[Data items]
──────

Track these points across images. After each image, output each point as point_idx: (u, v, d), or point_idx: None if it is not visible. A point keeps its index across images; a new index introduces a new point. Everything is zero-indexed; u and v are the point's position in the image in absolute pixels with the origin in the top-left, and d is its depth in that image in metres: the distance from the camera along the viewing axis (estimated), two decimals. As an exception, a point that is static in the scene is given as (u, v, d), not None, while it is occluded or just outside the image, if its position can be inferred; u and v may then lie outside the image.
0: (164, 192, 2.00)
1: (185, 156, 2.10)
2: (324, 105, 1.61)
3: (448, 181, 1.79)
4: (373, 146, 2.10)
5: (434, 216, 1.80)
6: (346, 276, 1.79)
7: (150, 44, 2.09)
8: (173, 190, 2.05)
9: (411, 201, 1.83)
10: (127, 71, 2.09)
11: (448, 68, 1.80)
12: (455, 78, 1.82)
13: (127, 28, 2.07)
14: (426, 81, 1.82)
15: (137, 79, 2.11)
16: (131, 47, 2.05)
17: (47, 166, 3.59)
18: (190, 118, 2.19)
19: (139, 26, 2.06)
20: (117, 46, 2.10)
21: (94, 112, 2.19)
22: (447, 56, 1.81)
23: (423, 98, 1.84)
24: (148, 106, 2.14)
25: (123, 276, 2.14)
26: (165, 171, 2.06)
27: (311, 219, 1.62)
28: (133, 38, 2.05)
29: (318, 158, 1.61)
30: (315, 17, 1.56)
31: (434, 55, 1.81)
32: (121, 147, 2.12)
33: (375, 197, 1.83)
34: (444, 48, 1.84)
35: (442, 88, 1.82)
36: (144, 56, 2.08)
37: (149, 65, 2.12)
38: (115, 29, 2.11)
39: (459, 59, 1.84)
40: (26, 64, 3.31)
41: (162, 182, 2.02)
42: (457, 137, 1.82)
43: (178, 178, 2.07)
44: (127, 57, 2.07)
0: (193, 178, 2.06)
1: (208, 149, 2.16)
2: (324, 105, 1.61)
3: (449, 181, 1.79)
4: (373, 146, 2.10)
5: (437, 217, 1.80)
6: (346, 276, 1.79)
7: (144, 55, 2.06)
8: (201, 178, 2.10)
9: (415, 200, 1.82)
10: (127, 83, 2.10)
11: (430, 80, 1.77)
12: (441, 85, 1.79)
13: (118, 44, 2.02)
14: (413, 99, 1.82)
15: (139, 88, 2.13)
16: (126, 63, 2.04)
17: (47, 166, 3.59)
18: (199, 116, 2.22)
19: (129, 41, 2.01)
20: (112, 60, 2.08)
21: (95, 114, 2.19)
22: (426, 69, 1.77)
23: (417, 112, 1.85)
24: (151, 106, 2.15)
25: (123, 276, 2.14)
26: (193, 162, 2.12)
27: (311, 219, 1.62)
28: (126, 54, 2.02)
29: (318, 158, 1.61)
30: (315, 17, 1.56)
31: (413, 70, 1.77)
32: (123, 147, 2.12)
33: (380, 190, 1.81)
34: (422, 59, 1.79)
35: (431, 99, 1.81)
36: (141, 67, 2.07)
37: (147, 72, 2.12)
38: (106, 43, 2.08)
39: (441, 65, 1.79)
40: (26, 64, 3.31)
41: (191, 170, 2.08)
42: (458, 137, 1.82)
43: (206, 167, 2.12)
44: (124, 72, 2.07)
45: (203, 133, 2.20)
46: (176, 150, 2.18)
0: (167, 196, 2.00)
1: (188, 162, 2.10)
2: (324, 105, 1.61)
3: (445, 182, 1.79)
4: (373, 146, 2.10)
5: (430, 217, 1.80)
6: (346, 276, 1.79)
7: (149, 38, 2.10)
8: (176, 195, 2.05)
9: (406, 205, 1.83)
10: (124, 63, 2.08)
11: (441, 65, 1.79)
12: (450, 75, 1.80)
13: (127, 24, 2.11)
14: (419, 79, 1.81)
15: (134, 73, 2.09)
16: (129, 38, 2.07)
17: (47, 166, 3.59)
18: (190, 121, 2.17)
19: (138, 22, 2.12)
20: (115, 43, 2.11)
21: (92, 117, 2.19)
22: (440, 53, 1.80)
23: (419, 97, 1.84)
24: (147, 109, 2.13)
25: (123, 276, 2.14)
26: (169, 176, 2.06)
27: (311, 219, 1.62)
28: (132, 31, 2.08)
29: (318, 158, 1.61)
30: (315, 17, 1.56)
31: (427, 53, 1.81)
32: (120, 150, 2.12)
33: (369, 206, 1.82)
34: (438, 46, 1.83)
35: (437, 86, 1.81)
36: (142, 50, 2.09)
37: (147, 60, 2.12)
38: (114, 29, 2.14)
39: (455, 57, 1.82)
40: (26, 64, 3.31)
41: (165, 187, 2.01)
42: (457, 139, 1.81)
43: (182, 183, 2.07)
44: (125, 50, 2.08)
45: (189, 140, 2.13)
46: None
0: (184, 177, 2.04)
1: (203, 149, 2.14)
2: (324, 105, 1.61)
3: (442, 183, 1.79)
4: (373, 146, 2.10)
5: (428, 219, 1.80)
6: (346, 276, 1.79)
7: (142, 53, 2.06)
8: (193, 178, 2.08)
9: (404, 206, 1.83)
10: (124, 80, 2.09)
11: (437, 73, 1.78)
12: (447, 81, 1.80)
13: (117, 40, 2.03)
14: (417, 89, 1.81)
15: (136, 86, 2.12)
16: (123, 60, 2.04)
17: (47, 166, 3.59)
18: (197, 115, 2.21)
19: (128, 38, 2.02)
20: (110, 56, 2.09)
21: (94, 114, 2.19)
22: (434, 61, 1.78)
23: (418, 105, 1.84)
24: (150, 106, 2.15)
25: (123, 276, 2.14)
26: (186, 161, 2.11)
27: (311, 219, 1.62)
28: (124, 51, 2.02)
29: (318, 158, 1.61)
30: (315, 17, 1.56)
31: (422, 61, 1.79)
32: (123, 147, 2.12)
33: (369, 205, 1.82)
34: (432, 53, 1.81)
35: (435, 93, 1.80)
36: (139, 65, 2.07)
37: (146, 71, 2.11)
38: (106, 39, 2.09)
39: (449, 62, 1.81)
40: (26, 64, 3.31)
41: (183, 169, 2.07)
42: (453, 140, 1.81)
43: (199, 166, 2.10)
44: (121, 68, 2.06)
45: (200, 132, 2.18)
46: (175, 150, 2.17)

──────

### Work to complete
Every line from above should appear again in the answer, exactly as written.

### Reply to the exercise
Track these points across images. After each image, output each point as point_idx: (u, v, d), or point_idx: None if it is not visible. A point keeps its index across images; a new index introduces a new point. Everything is zero-indexed; u and v are the point's position in the image in absolute pixels with the origin in the top-left, and d is its depth in that image in metres: the distance from the camera along the viewing axis (estimated), two decimals. As an exception, a point that is static in the scene is given as (u, v, d), not None, while it is occluded or just outside the image, if its position can be inferred; u and v may then lie outside the image.
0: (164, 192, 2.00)
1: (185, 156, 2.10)
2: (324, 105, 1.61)
3: (448, 181, 1.79)
4: (373, 146, 2.10)
5: (434, 216, 1.80)
6: (346, 276, 1.79)
7: (150, 44, 2.09)
8: (173, 190, 2.05)
9: (411, 201, 1.83)
10: (127, 71, 2.09)
11: (448, 68, 1.80)
12: (455, 78, 1.82)
13: (127, 28, 2.07)
14: (426, 81, 1.82)
15: (137, 79, 2.11)
16: (131, 47, 2.05)
17: (47, 166, 3.59)
18: (190, 118, 2.19)
19: (139, 26, 2.06)
20: (117, 46, 2.10)
21: (94, 112, 2.19)
22: (447, 56, 1.81)
23: (423, 98, 1.84)
24: (148, 106, 2.14)
25: (123, 276, 2.14)
26: (165, 171, 2.06)
27: (311, 219, 1.62)
28: (133, 38, 2.05)
29: (318, 158, 1.61)
30: (315, 17, 1.56)
31: (434, 55, 1.81)
32: (121, 147, 2.12)
33: (375, 197, 1.83)
34: (444, 48, 1.84)
35: (442, 88, 1.82)
36: (144, 56, 2.08)
37: (149, 65, 2.12)
38: (115, 29, 2.11)
39: (459, 59, 1.84)
40: (26, 64, 3.31)
41: (162, 182, 2.02)
42: (457, 137, 1.82)
43: (178, 178, 2.07)
44: (127, 57, 2.07)
0: (193, 178, 2.06)
1: (208, 149, 2.16)
2: (324, 105, 1.61)
3: (449, 181, 1.79)
4: (373, 146, 2.10)
5: (437, 217, 1.80)
6: (346, 276, 1.79)
7: (144, 55, 2.06)
8: (201, 178, 2.10)
9: (415, 200, 1.82)
10: (127, 83, 2.10)
11: (430, 80, 1.77)
12: (441, 85, 1.79)
13: (118, 44, 2.02)
14: (413, 99, 1.82)
15: (139, 88, 2.13)
16: (126, 63, 2.04)
17: (47, 166, 3.59)
18: (199, 116, 2.22)
19: (129, 41, 2.01)
20: (112, 60, 2.08)
21: (95, 114, 2.19)
22: (426, 69, 1.77)
23: (417, 112, 1.85)
24: (151, 106, 2.15)
25: (123, 276, 2.14)
26: (193, 162, 2.12)
27: (311, 219, 1.62)
28: (126, 54, 2.02)
29: (318, 158, 1.61)
30: (315, 17, 1.56)
31: (413, 70, 1.77)
32: (123, 147, 2.12)
33: (380, 190, 1.81)
34: (422, 59, 1.79)
35: (431, 99, 1.81)
36: (141, 67, 2.07)
37: (147, 72, 2.12)
38: (106, 43, 2.08)
39: (441, 65, 1.79)
40: (26, 64, 3.31)
41: (191, 170, 2.08)
42: (458, 137, 1.82)
43: (206, 167, 2.12)
44: (124, 72, 2.07)
45: (203, 133, 2.20)
46: (176, 150, 2.18)
0: (167, 196, 2.00)
1: (188, 162, 2.10)
2: (324, 105, 1.61)
3: (445, 182, 1.79)
4: (373, 146, 2.10)
5: (430, 217, 1.80)
6: (346, 276, 1.79)
7: (149, 38, 2.10)
8: (176, 195, 2.05)
9: (406, 205, 1.83)
10: (124, 63, 2.08)
11: (441, 65, 1.79)
12: (450, 75, 1.80)
13: (127, 24, 2.11)
14: (419, 79, 1.81)
15: (134, 73, 2.09)
16: (129, 38, 2.07)
17: (47, 166, 3.59)
18: (190, 121, 2.17)
19: (138, 22, 2.12)
20: (115, 43, 2.11)
21: (92, 117, 2.19)
22: (440, 53, 1.80)
23: (419, 97, 1.84)
24: (147, 109, 2.13)
25: (123, 276, 2.14)
26: (169, 176, 2.06)
27: (311, 219, 1.62)
28: (132, 31, 2.08)
29: (318, 158, 1.61)
30: (315, 17, 1.56)
31: (427, 53, 1.81)
32: (120, 150, 2.12)
33: (369, 206, 1.82)
34: (438, 46, 1.83)
35: (437, 86, 1.81)
36: (142, 50, 2.09)
37: (147, 60, 2.12)
38: (114, 29, 2.14)
39: (455, 57, 1.82)
40: (26, 64, 3.31)
41: (165, 187, 2.01)
42: (457, 139, 1.81)
43: (182, 183, 2.07)
44: (125, 50, 2.08)
45: (189, 140, 2.13)
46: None
0: (184, 177, 2.04)
1: (203, 149, 2.14)
2: (324, 105, 1.61)
3: (442, 183, 1.79)
4: (373, 146, 2.10)
5: (428, 219, 1.80)
6: (346, 276, 1.79)
7: (142, 53, 2.06)
8: (193, 178, 2.08)
9: (404, 206, 1.83)
10: (124, 80, 2.09)
11: (437, 73, 1.78)
12: (447, 81, 1.80)
13: (117, 40, 2.03)
14: (417, 89, 1.81)
15: (136, 86, 2.12)
16: (123, 60, 2.04)
17: (47, 166, 3.59)
18: (197, 115, 2.21)
19: (128, 38, 2.02)
20: (110, 56, 2.09)
21: (94, 114, 2.19)
22: (434, 61, 1.78)
23: (418, 105, 1.84)
24: (150, 106, 2.15)
25: (123, 276, 2.14)
26: (186, 161, 2.11)
27: (311, 219, 1.62)
28: (124, 51, 2.02)
29: (318, 158, 1.61)
30: (315, 17, 1.56)
31: (422, 61, 1.79)
32: (123, 147, 2.12)
33: (369, 205, 1.82)
34: (432, 53, 1.81)
35: (435, 93, 1.80)
36: (139, 65, 2.07)
37: (146, 71, 2.11)
38: (106, 39, 2.09)
39: (449, 62, 1.81)
40: (26, 64, 3.31)
41: (183, 169, 2.07)
42: (453, 140, 1.81)
43: (199, 166, 2.10)
44: (121, 68, 2.06)
45: (200, 132, 2.18)
46: (175, 150, 2.17)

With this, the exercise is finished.